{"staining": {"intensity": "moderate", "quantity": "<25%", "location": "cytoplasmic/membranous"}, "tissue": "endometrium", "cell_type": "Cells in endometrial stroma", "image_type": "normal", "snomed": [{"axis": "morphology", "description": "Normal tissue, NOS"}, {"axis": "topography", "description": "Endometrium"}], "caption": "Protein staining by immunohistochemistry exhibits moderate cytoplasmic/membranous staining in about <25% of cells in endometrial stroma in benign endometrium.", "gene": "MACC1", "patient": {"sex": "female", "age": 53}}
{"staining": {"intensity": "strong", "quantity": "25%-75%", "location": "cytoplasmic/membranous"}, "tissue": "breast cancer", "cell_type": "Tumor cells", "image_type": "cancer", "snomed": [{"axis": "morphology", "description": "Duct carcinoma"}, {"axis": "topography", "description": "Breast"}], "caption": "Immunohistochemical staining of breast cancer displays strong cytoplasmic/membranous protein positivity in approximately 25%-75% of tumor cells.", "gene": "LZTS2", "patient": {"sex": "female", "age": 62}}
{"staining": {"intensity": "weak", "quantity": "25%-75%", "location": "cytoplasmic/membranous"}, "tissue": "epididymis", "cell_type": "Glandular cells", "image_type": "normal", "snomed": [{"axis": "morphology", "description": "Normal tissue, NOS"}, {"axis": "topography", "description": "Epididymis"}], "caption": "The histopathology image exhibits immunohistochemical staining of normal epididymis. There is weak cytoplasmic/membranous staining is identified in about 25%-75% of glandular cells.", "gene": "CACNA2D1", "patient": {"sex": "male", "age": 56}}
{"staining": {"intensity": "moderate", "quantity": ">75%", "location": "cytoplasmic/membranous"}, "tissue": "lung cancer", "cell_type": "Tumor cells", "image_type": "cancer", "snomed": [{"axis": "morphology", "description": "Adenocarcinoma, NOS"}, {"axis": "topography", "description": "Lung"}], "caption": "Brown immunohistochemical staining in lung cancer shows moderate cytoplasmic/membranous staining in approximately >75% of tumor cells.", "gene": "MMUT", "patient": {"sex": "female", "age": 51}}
• • • • •
Assigned task: Transcribe all of the data so that each line matches the source exactly.

Completed exercise:
{"staining": {"intensity": "moderate", "quantity": "<25%", "location": "cytoplasmic/membranous"}, "tissue": "endometrium", "cell_type": "Cells in endometrial stroma", "image_type": "normal", "snomed": [{"axis": "morphology", "description": "Normal tissue, NOS"}, {"axis": "topography", "description": "Endometrium"}], "caption": "Protein staining by immunohistochemistry exhibits moderate cytoplasmic/membranous staining in about <25% of cells in endometrial stroma in benign endometrium.", "gene": "MACC1", "patient": {"sex": "female", "age": 53}}
{"staining": {"intensity": "strong", "quantity": "25%-75%", "location": "cytoplasmic/membranous"}, "tissue": "breast cancer", "cell_type": "Tumor cells", "image_type": "cancer", "snomed": [{"axis": "morphology", "description": "Duct carcinoma"}, {"axis": "topography", "description": "Breast"}], "caption": "Immunohistochemical staining of breast cancer displays strong cytoplasmic/membranous protein positivity in approximately 25%-75% of tumor cells.", "gene": "LZTS2", "patient": {"sex": "female", "age": 62}}
{"staining": {"intensity": "weak", "quantity": "25%-75%", "location": "cytoplasmic/membranous"}, "tissue": "epididymis", "cell_type": "Glandular cells", "image_type": "normal", "snomed": [{"axis": "morphology", "description": "Normal tissue, NOS"}, {"axis": "topography", "description": "Epididymis"}], "caption": "The histopathology image exhibits immunohistochemical staining of normal epididymis. There is weak cytoplasmic/membranous staining is identified in about 25%-75% of glandular cells.", "gene": "CACNA2D1", "patient": {"sex": "male", "age": 56}}
{"staining": {"intensity": "moderate", "quantity": ">75%", "location": "cytoplasmic/membranous"}, "tissue": "lung cancer", "cell_type": "Tumor cells", "image_type": "cancer", "snomed": [{"axis": "morphology", "description": "Adenocarcinoma, NOS"}, {"axis": "topography", "description": "Lung"}], "caption": "Brown immunohistochemical staining in lung cancer shows moderate cytoplasmic/membranous staining in approximately >75% of tumor cells.", "gene": "MMUT", "patient": {"sex": "female", "age": 51}}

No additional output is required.